» **Supplied information**:

# # # #

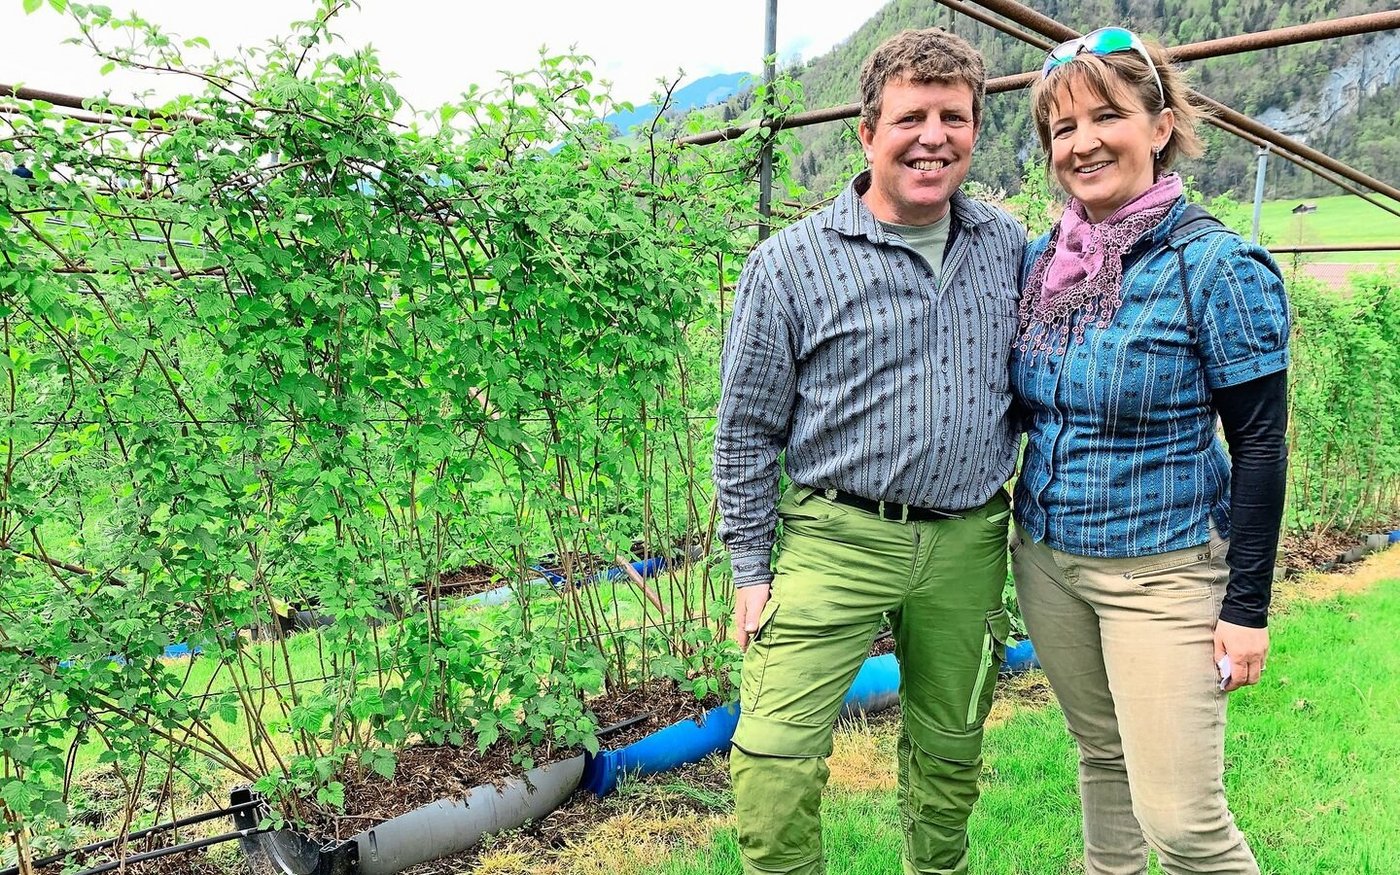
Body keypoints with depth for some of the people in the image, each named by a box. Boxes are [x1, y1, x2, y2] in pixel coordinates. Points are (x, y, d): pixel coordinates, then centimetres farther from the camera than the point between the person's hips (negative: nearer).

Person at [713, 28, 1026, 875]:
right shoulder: (792, 262, -8)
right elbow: (746, 430, -4)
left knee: (951, 748, 19)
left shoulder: (1010, 246, 4)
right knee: (774, 756, -8)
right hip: (836, 541, -3)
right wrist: (751, 571, -4)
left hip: (968, 544, 4)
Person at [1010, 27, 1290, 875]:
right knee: (1102, 754, 21)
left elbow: (1260, 445, -11)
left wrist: (1248, 606, -12)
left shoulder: (1218, 267, -14)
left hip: (1162, 572, -5)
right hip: (1046, 557, 5)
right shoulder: (1040, 260, 2)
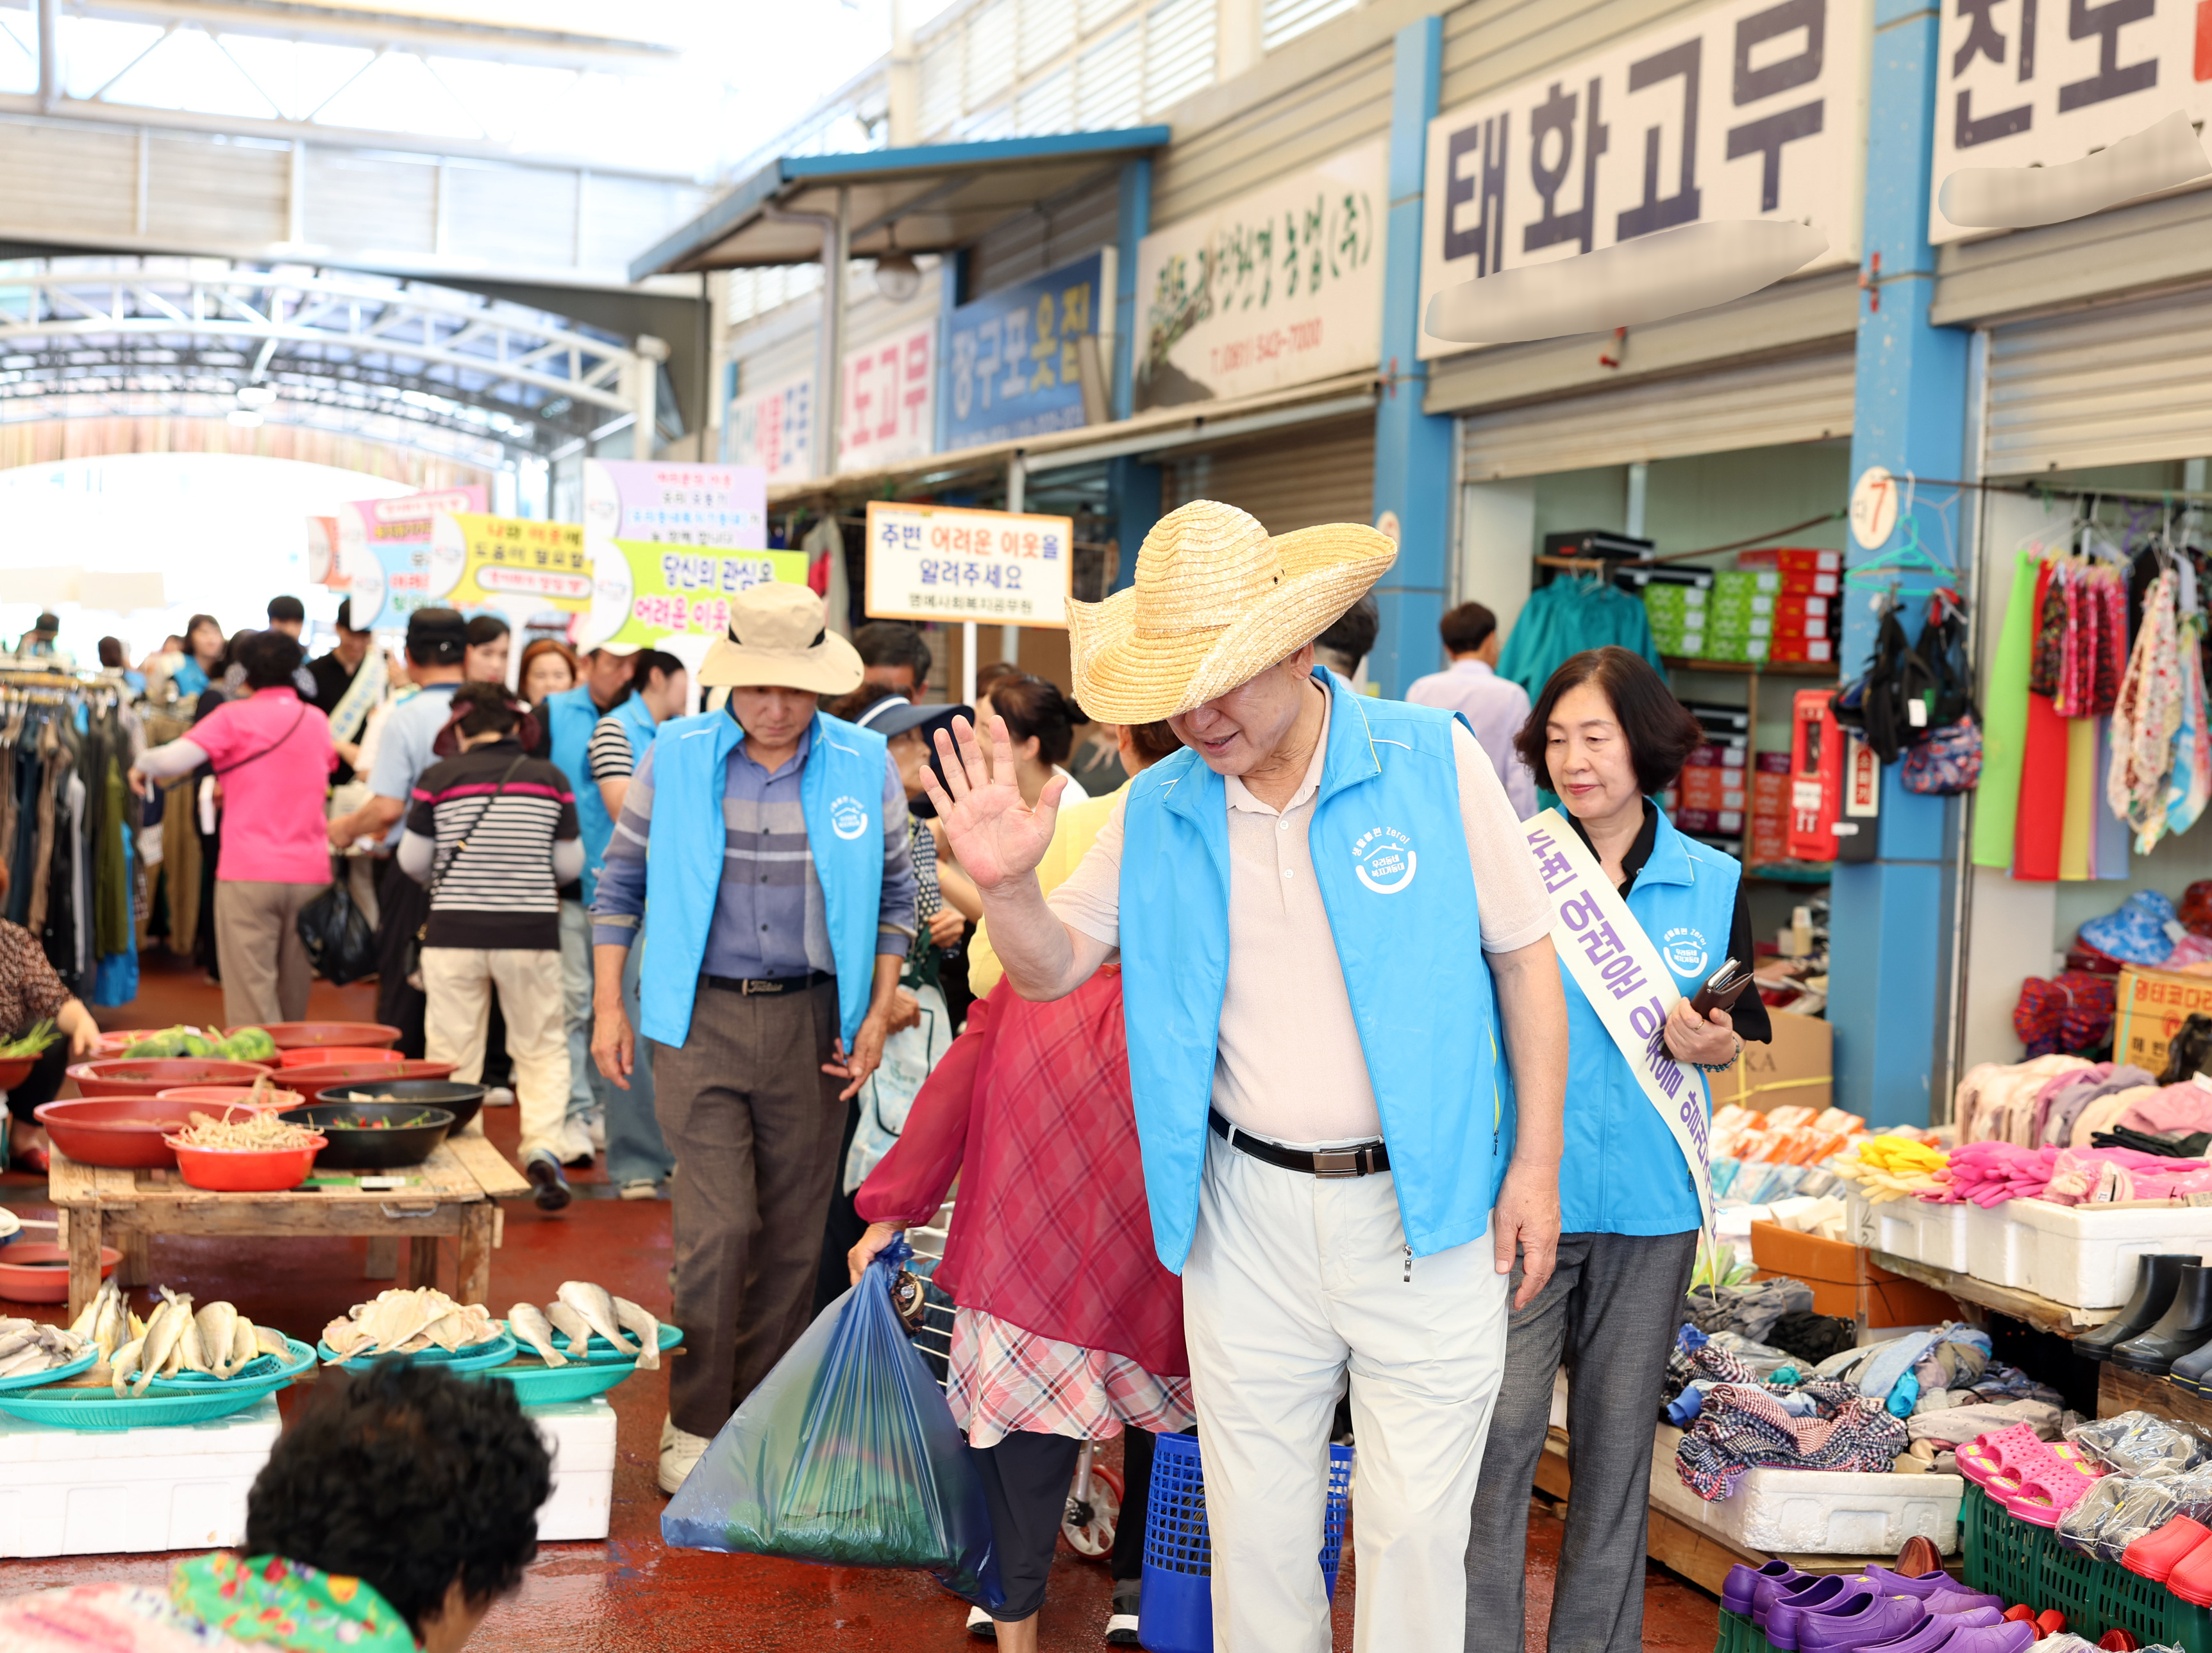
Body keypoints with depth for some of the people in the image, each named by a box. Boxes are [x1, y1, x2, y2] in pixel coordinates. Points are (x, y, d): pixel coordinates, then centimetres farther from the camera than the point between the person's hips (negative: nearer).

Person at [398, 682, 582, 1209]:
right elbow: (570, 864, 5)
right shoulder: (550, 779, 1)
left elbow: (412, 860, 4)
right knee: (542, 1046, 10)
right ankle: (543, 1145, -5)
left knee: (452, 1049, 10)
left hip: (454, 930, 0)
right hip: (531, 929, 1)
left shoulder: (438, 778, -2)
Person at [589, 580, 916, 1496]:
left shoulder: (864, 766, 1)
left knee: (793, 1233, 7)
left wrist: (878, 1014, 4)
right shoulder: (673, 758, 0)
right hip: (698, 1018, -2)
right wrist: (608, 1006, 4)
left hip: (812, 1023, 2)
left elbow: (895, 895, 11)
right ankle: (694, 1423, 7)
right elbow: (619, 881, 9)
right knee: (718, 1225, -9)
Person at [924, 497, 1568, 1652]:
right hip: (1248, 1217, 3)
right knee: (1255, 1526, 13)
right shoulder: (1156, 810, 1)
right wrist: (1004, 885, -14)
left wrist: (1537, 1162, -3)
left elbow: (1525, 957, -1)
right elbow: (1053, 970, 8)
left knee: (1415, 1527, 5)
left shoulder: (1434, 763, -8)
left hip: (1426, 1208, -3)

# # # #

» **About this task**: Rewrite everything from the line containing "right wrist: (1004, 885, -14)" down to the end of the items as a two-column CSV with the headers keypoint and position. Give one row per item, with each value in its own quoted field and any line breaks replaced by spaces.

» **Reply**:
keypoint,position
"right wrist:","(1004, 885, -14)"
"left wrist:","(1537, 1162, -3)"
"left elbow:","(1525, 957, -1)"
"right elbow:","(1053, 970, 8)"
"left knee:","(1415, 1527, 5)"
"left shoulder:","(1434, 763, -8)"
"left hip:","(1426, 1208, -3)"